## Goal
Format the records below as a JSON list of strings, with one string for each line and blank lines skipped. Include every record.

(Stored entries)
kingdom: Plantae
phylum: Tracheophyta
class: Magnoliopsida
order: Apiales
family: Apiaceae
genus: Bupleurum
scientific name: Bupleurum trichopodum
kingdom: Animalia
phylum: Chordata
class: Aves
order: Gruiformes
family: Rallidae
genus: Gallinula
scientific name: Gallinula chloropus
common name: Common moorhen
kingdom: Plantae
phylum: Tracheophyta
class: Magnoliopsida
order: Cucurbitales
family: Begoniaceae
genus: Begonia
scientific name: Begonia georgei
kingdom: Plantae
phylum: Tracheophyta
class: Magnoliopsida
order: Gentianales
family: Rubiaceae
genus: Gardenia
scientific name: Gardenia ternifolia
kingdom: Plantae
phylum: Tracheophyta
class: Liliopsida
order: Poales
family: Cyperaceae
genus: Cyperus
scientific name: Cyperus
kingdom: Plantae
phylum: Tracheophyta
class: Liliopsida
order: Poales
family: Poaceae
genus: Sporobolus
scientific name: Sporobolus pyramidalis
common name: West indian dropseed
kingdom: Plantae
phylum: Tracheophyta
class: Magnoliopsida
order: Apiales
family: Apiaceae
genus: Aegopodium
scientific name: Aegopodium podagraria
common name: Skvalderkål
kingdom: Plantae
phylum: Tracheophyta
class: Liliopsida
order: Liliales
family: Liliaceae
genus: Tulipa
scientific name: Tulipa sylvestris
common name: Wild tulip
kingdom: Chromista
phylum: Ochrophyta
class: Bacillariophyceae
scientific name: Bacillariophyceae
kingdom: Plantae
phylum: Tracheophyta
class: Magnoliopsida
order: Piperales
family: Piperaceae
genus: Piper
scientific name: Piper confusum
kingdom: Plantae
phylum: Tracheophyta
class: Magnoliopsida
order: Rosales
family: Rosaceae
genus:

## Written solution
[
  "kingdom: Plantae",
  "phylum: Tracheophyta",
  "class: Magnoliopsida",
  "order: Apiales",
  "family: Apiaceae",
  "genus: Bupleurum",
  "scientific name: Bupleurum trichopodum",
  "kingdom: Animalia",
  "phylum: Chordata",
  "class: Aves",
  "order: Gruiformes",
  "family: Rallidae",
  "genus: Gallinula",
  "scientific name: Gallinula chloropus",
  "common name: Common moorhen",
  "kingdom: Plantae",
  "phylum: Tracheophyta",
  "class: Magnoliopsida",
  "order: Cucurbitales",
  "family: Begoniaceae",
  "genus: Begonia",
  "scientific name: Begonia georgei",
  "kingdom: Plantae",
  "phylum: Tracheophyta",
  "class: Magnoliopsida",
  "order: Gentianales",
  "family: Rubiaceae",
  "genus: Gardenia",
  "scientific name: Gardenia ternifolia",
  "kingdom: Plantae",
  "phylum: Tracheophyta",
  "class: Liliopsida",
  "order: Poales",
  "family: Cyperaceae",
  "genus: Cyperus",
  "scientific name: Cyperus",
  "kingdom: Plantae",
  "phylum: Tracheophyta",
  "class: Liliopsida",
  "order: Poales",
  "family: Poaceae",
  "genus: Sporobolus",
  "scientific name: Sporobolus pyramidalis",
  "common name: West indian dropseed",
  "kingdom: Plantae",
  "phylum: Tracheophyta",
  "class: Magnoliopsida",
  "order: Apiales",
  "family: Apiaceae",
  "genus: Aegopodium",
  "scientific name: Aegopodium podagraria",
  "common name: Skvalderkål",
  "kingdom: Plantae",
  "phylum: Tracheophyta",
  "class: Liliopsida",
  "order: Liliales",
  "family: Liliaceae",
  "genus: Tulipa",
  "scientific name: Tulipa sylvestris",
  "common name: Wild tulip",
  "kingdom: Chromista",
  "phylum: Ochrophyta",
  "class: Bacillariophyceae",
  "scientific name: Bacillariophyceae",
  "kingdom: Plantae",
  "phylum: Tracheophyta",
  "class: Magnoliopsida",
  "order: Piperales",
  "family: Piperaceae",
  "genus: Piper",
  "scientific name: Piper confusum",
  "kingdom: Plantae",
  "phylum: Tracheophyta",
  "class: Magnoliopsida",
  "order: Rosales",
  "family: Rosaceae",
  "genus:"
]